■ TESTO DELL'ESERCIZIO ■

····················

Per il quinto
anno di fila il tecnico protagonista a Milano per un’intera giornata di dialogo
e formazione. Organizzato da Performance Strategies, società leader nella
formazione orientata al business
Cinquecento
manager in presenza, altre 1200 persone collegate in streaming. Per il quinto
anno di fila Julio Velasco è protagonista a Milano per un’intera giornata di
dialogo e formazione. Dalla mattina a tardo pomeriggio in un’eterna parabola
fra sport e performance. Il linguaggio della Leadership: come coltivare la
sfida, innescando i meccanismi che portano al potenziamento delle performance,
organizzato da Performance Strategies, società leader nella formazione
orientata al business, fondata e diretta da Marcello Mancini e Sara Pagnanelli
(www.performancestrategies.it).
DAL CALCIO AL
VOLLEY— E un Velasco istrionico
trasferisce ai dirigenti aziendali la sua esperienza sportiva: da quella
giovanile in Argentina quando giocava a calcio. “Potere e volere è una
gigantesca cavolata, se fosse vero io sarei diventato il numero 10
dell’Estudiantes di La Plata, la mia squadra di calcio del cuore. Invece non
avevo quelle capacità e nella vita ho fatto molto altro e tutt’altro. Perché da
ragazzo ho capito subito che c’era gente che sapeva giocare a calcio meglio di
me. Questo non mi ha impedito di trovare la mia strada...”. Fino alla sua
ultima sua avventura sportiva, il Mondiale under 21 vinto dall’Italia a
Cagliari qualche giorno fa.

····················

■ CONSEGNA A ■
Rispondi alle seguenti domande sul testo dedicato a Julio Velasco.
(i) Quante persone hanno seguito la giornata collegate in streaming?
(ii) Da chi è stata fondata e da chi è diretta Performance Strategies?
(iii) Qual è la squadra di calcio del cuore di Velasco?

■ MATERIALE PRESENTATO ■
····················

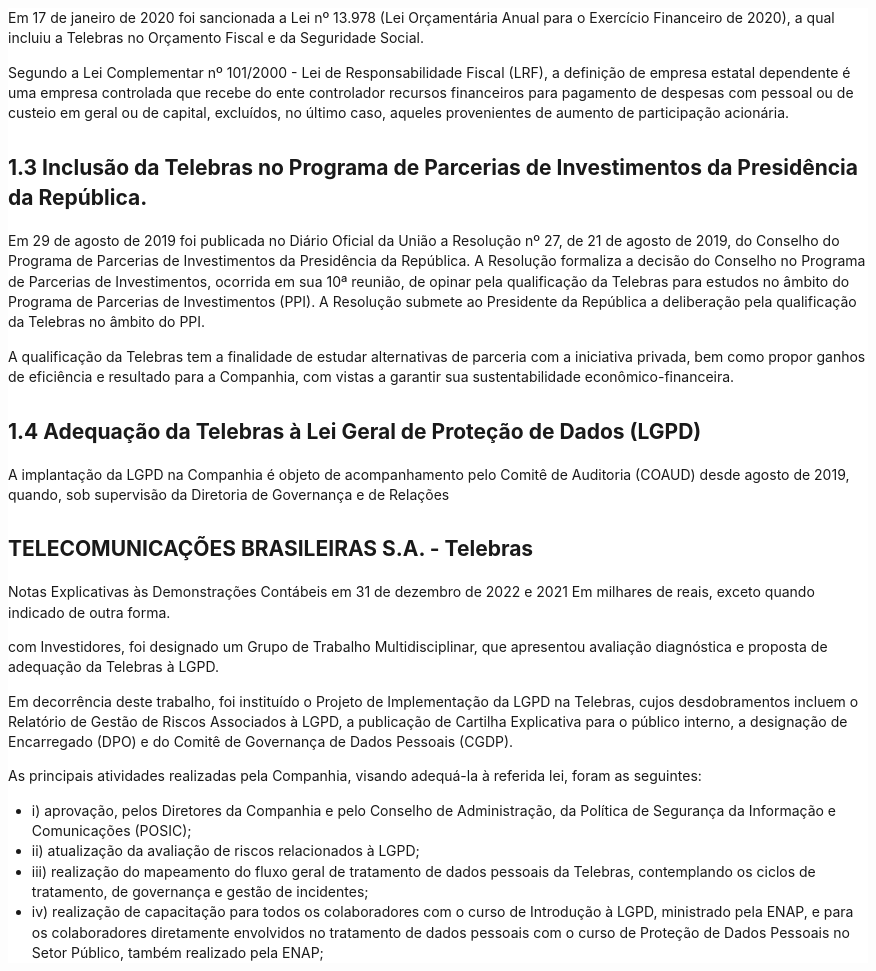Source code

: Em 17 de janeiro de 2020 foi sancionada a Lei nº 13.978 (Lei Orçamentária Anual para o Exercício Financeiro de 2020), a qual incluiu a Telebras no Orçamento Fiscal e da Seguridade Social.

Segundo a Lei Complementar nº 101/2000 - Lei de Responsabilidade Fiscal (LRF), a definição de empresa estatal dependente é uma empresa controlada que recebe do ente controlador recursos financeiros  para  pagamento  de  despesas  com  pessoal  ou  de  custeio  em  geral  ou  de  capital, excluídos, no último caso, aqueles provenientes de aumento de participação acionária.

## 1.3 Inclusão da Telebras no Programa de Parcerias de Investimentos da Presidência da República.

Em 29 de agosto de 2019 foi publicada no Diário Oficial da União a Resolução nº 27, de 21 de agosto de 2019, do Conselho do Programa de Parcerias de Investimentos da Presidência da República. A Resolução formaliza a decisão do Conselho no Programa de Parcerias de Investimentos, ocorrida em sua 10ª reunião, de opinar pela qualificação da Telebras para estudos no âmbito do Programa de Parcerias de Investimentos (PPI). A Resolução submete ao Presidente da República a deliberação pela qualificação da Telebras no âmbito do PPI.

A  qualificação  da  Telebras  tem  a  finalidade  de  estudar  alternativas  de  parceria  com  a  iniciativa privada, bem como propor ganhos de eficiência e resultado para a Companhia, com vistas a garantir sua sustentabilidade econômico-financeira.

## 1.4 Adequação da Telebras à Lei Geral de Proteção de Dados (LGPD)

A  implantação  da  LGPD  na  Companhia  é  objeto  de  acompanhamento  pelo  Comitê  de  Auditoria (COAUD) desde agosto de 2019, quando, sob supervisão da Diretoria de Governança e de Relações







## TELECOMUNICAÇÕES BRASILEIRAS S.A. - Telebras

Notas Explicativas às Demonstrações Contábeis em 31 de dezembro de 2022 e 2021 Em milhares de reais, exceto quando indicado de outra forma.

com Investidores, foi designado um Grupo de Trabalho Multidisciplinar, que apresentou avaliação diagnóstica e proposta de adequação da Telebras à LGPD.

Em decorrência deste trabalho, foi instituído o Projeto de Implementação da LGPD na Telebras, cujos desdobramentos incluem o Relatório de Gestão de Riscos Associados à LGPD, a publicação de Cartilha  Explicativa  para  o  público  interno,  a  designação  de  Encarregado  (DPO)  e  do  Comitê  de Governança de Dados Pessoais (CGDP).

As  principais  atividades  realizadas  pela  Companhia,  visando  adequá-la  à  referida  lei,  foram  as seguintes:

- i)  aprovação,  pelos  Diretores  da  Companhia  e  pelo  Conselho  de  Administração,  da  Política  de Segurança da Informação e Comunicações (POSIC);
- ii) atualização da avaliação de riscos relacionados à LGPD;
- iii) realização  do  mapeamento  do  fluxo  geral  de  tratamento  de  dados  pessoais  da  Telebras, contemplando os ciclos de tratamento, de governança e gestão de incidentes;
- iv)  realização  de  capacitação  para  todos  os  colaboradores  com  o  curso  de  Introdução  à  LGPD, ministrado  pela  ENAP,  e  para  os  colaboradores  diretamente  envolvidos  no  tratamento  de  dados pessoais com o curso de Proteção de Dados Pessoais no Setor Público, também realizado pela ENAP;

····················

■ CONSEGNA B ■
Cita testualmente le righe delle voci partendo da quella che contiene "e de Relações" e finendo con quella che contiene "Notas Explicativas às", entrambe comprese.

■ SPAZIO RISPOSTA A ■
(i) 1200 persone.
(ii) Da Marcello Mancini e Sara Pagnanelli.
(iii) L'Estudiantes di La Plata.

■ SPAZIO RISPOSTA B ■
A  implantação  da  LGPD  na  Companhia  é  objeto  de  acompanhamento  pelo  Comitê  de  Auditoria (COAUD) desde agosto de 2019, quando, sob supervisão da Diretoria de Governança e de Relações







## TELECOMUNICAÇÕES BRASILEIRAS S.A. - Telebras

Notas Explicativas às Demonstrações Contábeis em 31 de dezembro de 2022 e 2021 Em milhares de reais, exceto quando indicado de outra forma.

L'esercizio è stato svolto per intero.